Start of Input data
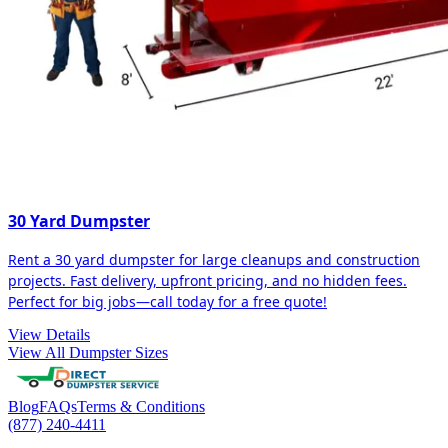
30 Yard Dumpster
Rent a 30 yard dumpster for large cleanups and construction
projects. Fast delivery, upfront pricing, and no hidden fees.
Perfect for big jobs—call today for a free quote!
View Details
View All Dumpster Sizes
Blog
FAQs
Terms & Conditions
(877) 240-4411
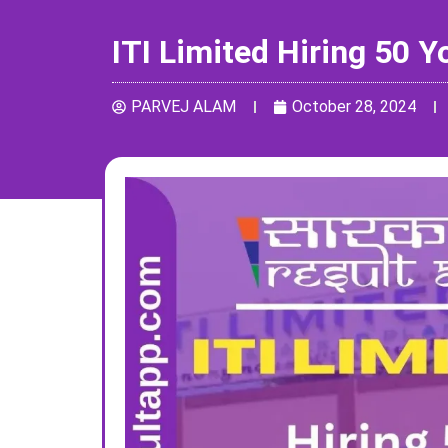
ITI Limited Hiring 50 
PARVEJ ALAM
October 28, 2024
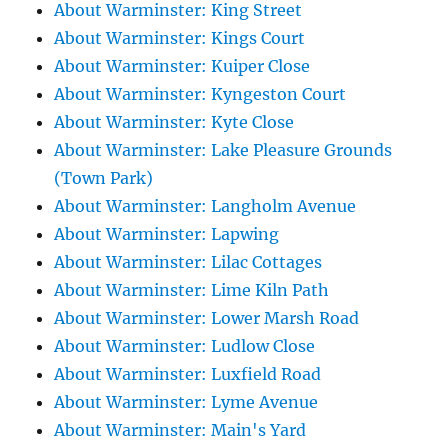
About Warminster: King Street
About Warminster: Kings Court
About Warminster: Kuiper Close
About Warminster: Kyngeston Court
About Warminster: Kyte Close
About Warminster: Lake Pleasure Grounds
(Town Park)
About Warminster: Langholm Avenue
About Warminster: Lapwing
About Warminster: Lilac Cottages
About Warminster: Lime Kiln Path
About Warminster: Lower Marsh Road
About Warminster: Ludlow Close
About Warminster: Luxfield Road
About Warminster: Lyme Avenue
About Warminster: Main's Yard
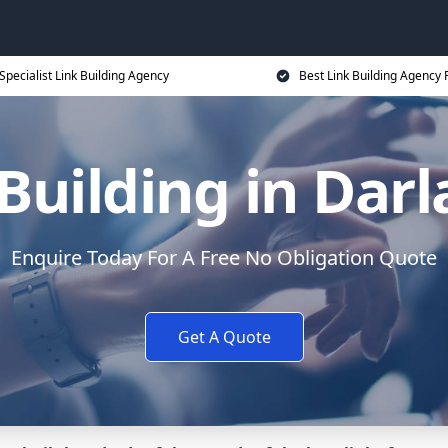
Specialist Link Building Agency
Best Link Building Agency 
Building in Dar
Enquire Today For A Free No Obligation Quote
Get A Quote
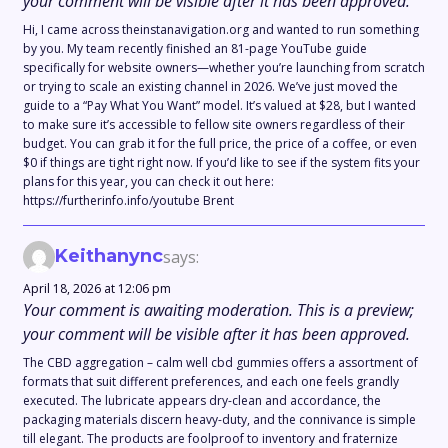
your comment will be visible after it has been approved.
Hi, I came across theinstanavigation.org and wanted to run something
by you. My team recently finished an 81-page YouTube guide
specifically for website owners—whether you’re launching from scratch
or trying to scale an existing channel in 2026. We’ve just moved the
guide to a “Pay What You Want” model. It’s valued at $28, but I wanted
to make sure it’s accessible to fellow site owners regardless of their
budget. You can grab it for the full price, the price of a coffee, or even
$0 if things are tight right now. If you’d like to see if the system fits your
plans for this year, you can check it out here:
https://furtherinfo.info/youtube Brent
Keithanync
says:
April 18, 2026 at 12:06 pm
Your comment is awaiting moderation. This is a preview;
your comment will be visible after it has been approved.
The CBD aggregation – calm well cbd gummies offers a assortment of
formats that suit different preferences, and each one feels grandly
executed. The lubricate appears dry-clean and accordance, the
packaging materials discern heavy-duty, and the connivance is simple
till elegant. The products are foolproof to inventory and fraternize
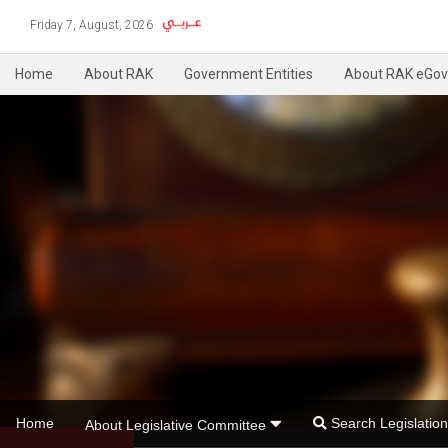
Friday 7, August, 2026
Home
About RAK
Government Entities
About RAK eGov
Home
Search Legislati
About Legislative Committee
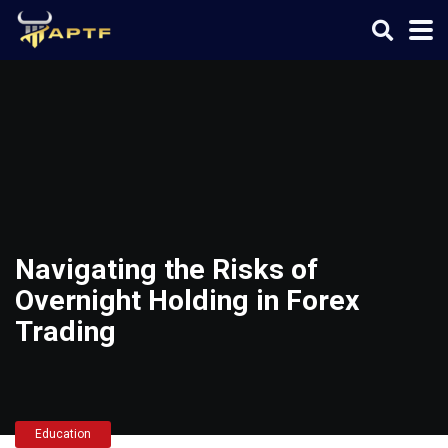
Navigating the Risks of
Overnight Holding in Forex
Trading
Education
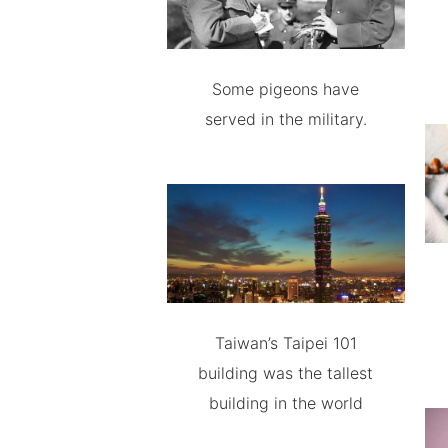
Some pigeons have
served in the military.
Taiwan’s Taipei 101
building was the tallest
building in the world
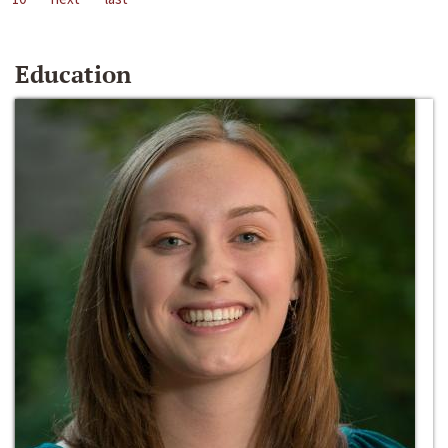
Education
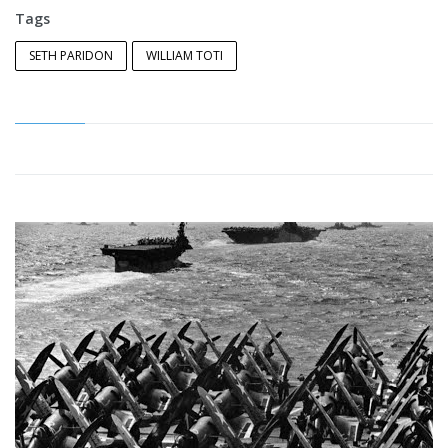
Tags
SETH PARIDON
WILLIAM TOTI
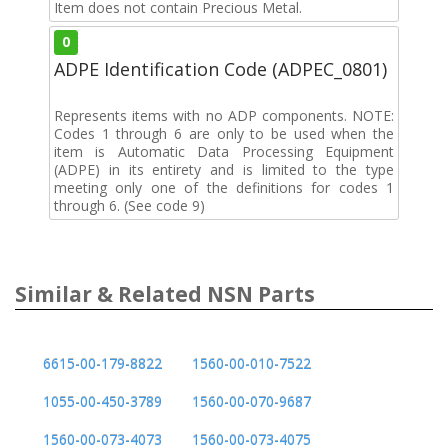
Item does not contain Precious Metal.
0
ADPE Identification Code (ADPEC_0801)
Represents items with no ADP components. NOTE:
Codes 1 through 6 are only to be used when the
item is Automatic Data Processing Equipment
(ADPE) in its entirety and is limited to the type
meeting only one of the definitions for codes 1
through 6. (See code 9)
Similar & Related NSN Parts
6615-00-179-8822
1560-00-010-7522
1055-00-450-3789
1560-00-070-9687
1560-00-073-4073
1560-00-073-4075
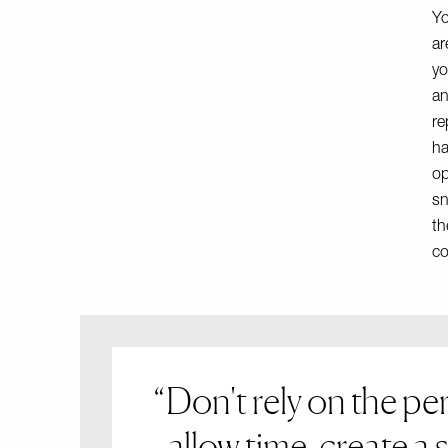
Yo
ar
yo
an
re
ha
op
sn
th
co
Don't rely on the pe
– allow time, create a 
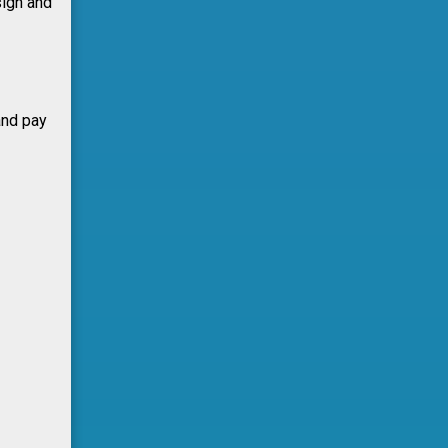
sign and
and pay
End of Input data
Assigned task:
Exactly as written above, retype the lines starting at the one holding "About Warminster: Lime Kiln Path" and ending at the one holding "plans for this", both included, but not the pictures.

Task solution:
About Warminster: Lime Kiln Path
About Warminster: Lower Marsh Road
About Warminster: Ludlow Close
About Warminster: Luxfield Road
About Warminster: Lyme Avenue
About Warminster: Main's Yard
Specialist Link Building Agency
Best Link Building Agency 
Building in Dar
Enquire Today For A Free No Obligation Quote
Get A Quote
your comment will be visible after it has been approved.
Hi, I came across theinstanavigation.org and wanted to run something
by you. My team recently finished an 81-page YouTube guide
specifically for website owners—whether you’re launching from scratch
or trying to scale an existing channel in 2026. We’ve just moved the
guide to a “Pay What You Want” model. It’s valued at $28, but I wanted
to make sure it’s accessible to fellow site owners regardless of their
budget. You can grab it for the full price, the price of a coffee, or even
$0 if things are tight right now. If you’d like to see if the system fits your
plans for this year, you can check it out here:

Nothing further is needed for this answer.